Oh gosh, it’s that time of year again, isn’t it?
The time of year when my Facebook feed fills with the catty banter of, “my team is better than yours therefore you suck”,
when every server in every restaurant on Sunday dons their favorite teams’ jersey,
& when you can find me planted firmly on my couch any given Sunday…& Thursday…& Monday
(wow, that sounds like I have a problem).
It’s Football Season!
And I’m hungry.
There’s just something about watching the game with cold beer makes me crave chili.
Hot, delicious, spicy, meaty, saucy, chili.
It’s kind of sad to admit but I actually use it like a topping…on everything…
Hamburgers, hot dogs, crackers, biscuits,
rice, cornbread, zucchini (yes, I said zucchini. Don’t knock it until you try it!)…
Nothing is safe in my kitchen from getting chili-fied!
The problem is that making good chili, I mean really great chili, takes allllll daaaayyyy.
And I don’t know about you, but I just don’t have the time for that…so I cheat…kinda.
I usually make it halfway then throw it in the slow cooker so that I can go about my day & not have to worry about my stove being on if I leave the house.
A little bonus is that slow cooking your chili also gives the flavors a chance to really develop & meld together leaving you with one delicious ol’ bowl of goodness!
The chili I am sharing with you today has to be one of my absolute FAVORITES!!
(and not just because I make it).
But be forewarned: It is not for the faint of heart.
I use roasted poblano chiles, jalapeños cayenne pepper, chili powder, & ground chipotle peppers to really layer the spicy flavors. Sounds downright ulcerative, right?
But I find that by adding all the different chiles to it, you don’t just get a mean burn on your tongue when you taste it. You actually get a smoky, roasted spiciness that lingers on your tastebuds just long enough for you to enjoy it.
That being said:
I cannot stress enough that this WILL be spicy.
You may NOT be able to handle it.
You may need something to DRINK.
To this I say :
Grab a beer.
Put on the game.
& eat some damn chili.
How to Roast A Pepper:
I used my gas stovetop but you can use any grill to achieve this! I simply use heat safe tongs to hold the pepper & place it directly over the open flame until the skin starts to “blister” & almost look burned. I turn my stove up to HIGH, place the pepper directly on the grate & turn it occasionally using the tongs to get an even blister all over the pepper. I even stand it up on it’s stem to blister the top!
Then I place the blistered peppers in an air tight ziplock bag to allow them to “steam” for about 10 minutes as I prepare the rest of the veggies. This will allow the blistered skin time to get soft & become easy to “peel” off from the rest of the pepper.

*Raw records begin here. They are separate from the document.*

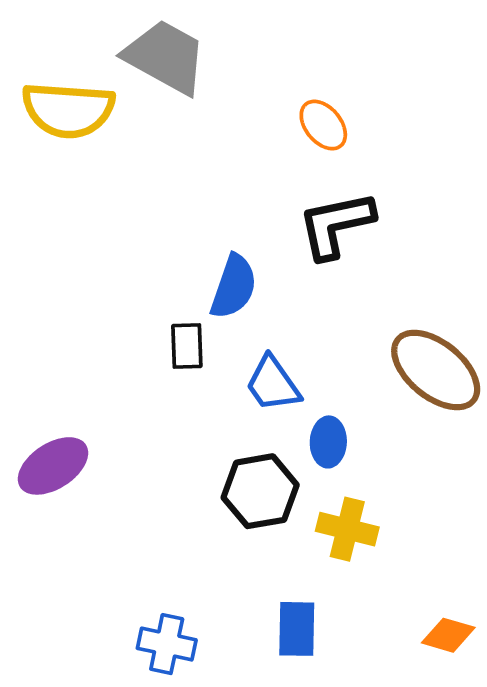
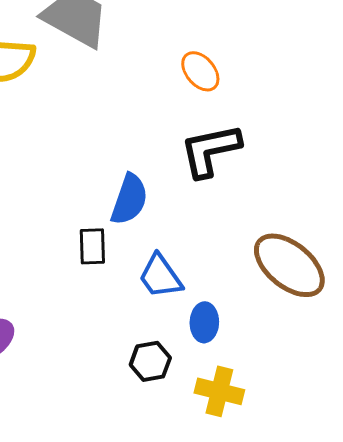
black hexagon: (260, 491) -> (150, 361), size x0.7

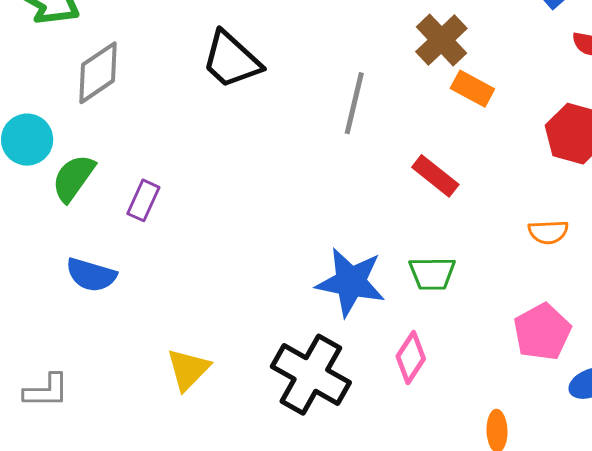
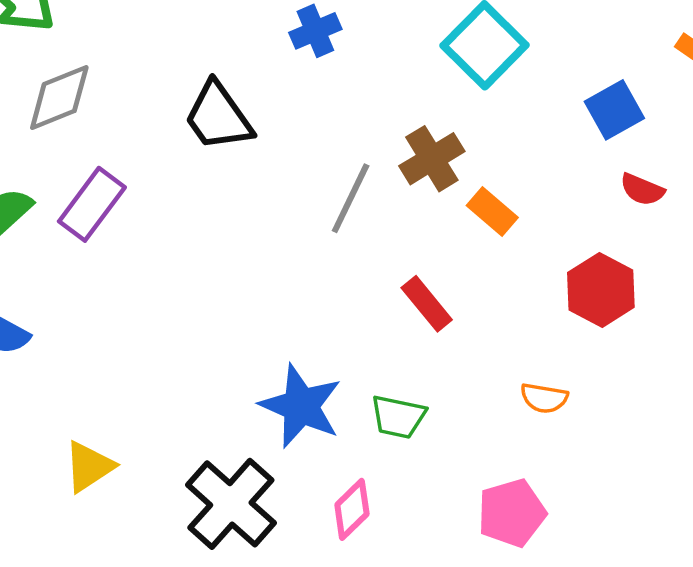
brown cross: (441, 40) -> (432, 159), moved
purple rectangle: (143, 200) -> (92, 204), moved, size x1.5

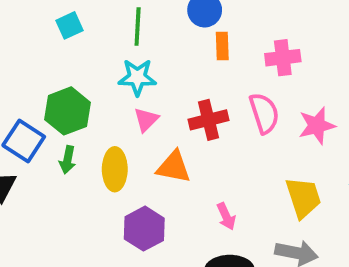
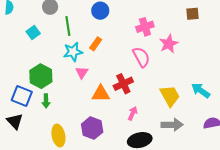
orange rectangle: (222, 46) -> (96, 44), moved, turned 48
red cross: (208, 120) -> (123, 84), moved
pink star: (317, 126) -> (169, 44), moved
yellow ellipse: (115, 169) -> (58, 135), moved
pink arrow: (226, 216) -> (133, 113), turned -120

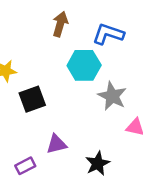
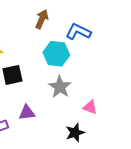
gray star: (112, 96) -> (60, 87), moved
black star: (98, 163) -> (75, 133), moved

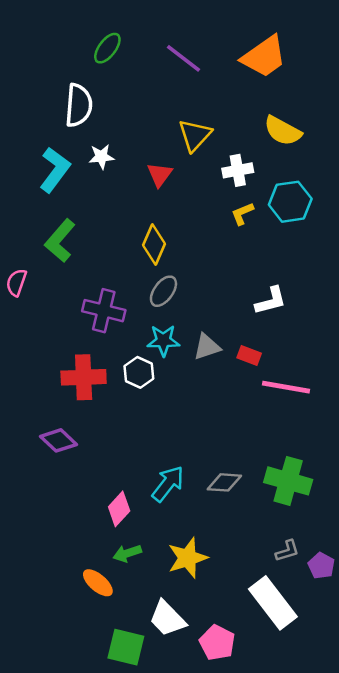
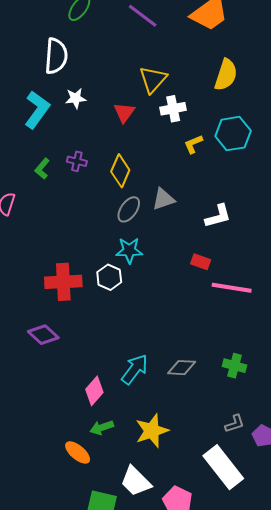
yellow semicircle: (283, 131) -> (226, 75), turned -100
white cross: (238, 170) -> (173, 109), moved
green L-shape: (60, 241) -> (42, 169), size x0.6
purple cross: (104, 311) -> (77, 161), moved, size x0.6
gray triangle: (207, 347) -> (163, 199), moved
green cross: (288, 481) -> (235, 366), size x0.6

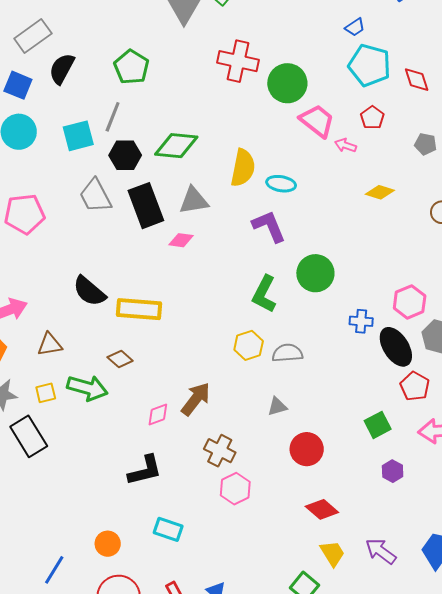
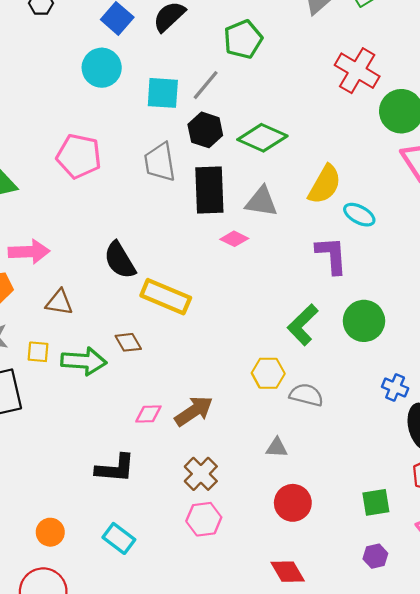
green arrow: (87, 388) -> (84, 361), turned -30

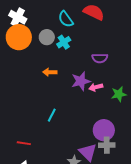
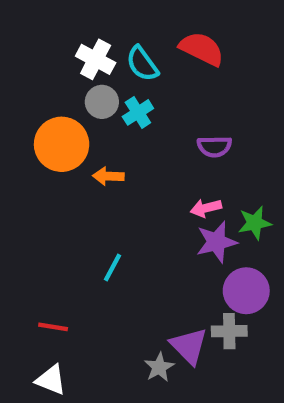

Once the pepper is ready, I remove it from the bag, hold it by the stem & rub off the burnt skin with my other hand if I am using gloves or you can use a paper towel. It is messy so do it over a bowl or your sink! After it is clean, I split open the pepper & remove the stem & seeds. You should end up with a pepper that looks like this:
Now on to the rest of the recipe!
I like to measure out all of my spices first so that when the time comes to add them, I’m not fumbling with the measuring spoons & overcooking my meat. The best part of this chili is that you don’t have to add seasonings separately, you can just put them all in a bowl & add them together!
Chop/dice/mince the garlic, bell peppers, jalapeños red onion & poblanos. Separate the garlic because it goes in after the veggies are soft. Place these veggies in a heavy pot or pan & cook until soft. Add garlic & cook for 1 additional minute.
If you are a cook you know you have that one torn up spoon you love to use.
This is mine. His name is Stirrup 🙂
Now add the meat! I used ground beef & pork sausage but you can use ground chuck, turkey, or ground pork. I like the flavor that the beef/sausage combo gives this dish but if you are watching calories or are a vegetarian, feel free to experiment!
Once the meat has no more pink left in it, add the seasonings & continue to cook until it starts to smell delicious (about 4 minutes).
Once the meat mixture is done, set aside & prepare your slow cooker.
I add my beans, tomato sauce, tomato paste & chicken stock to the slow cooker, stir it all together & BAM. Done. Easy, right?
Add the meat mixture to the slow cooker, stir all the ingredients together, cover, set to HIGH (if cooking for 2-4 hours) or LOW (if cooking for 6-8 hours).
Walk away & prepare yourself for some good ass chili.
This is before the slow cook:
And this after the goodness has set in! Yum!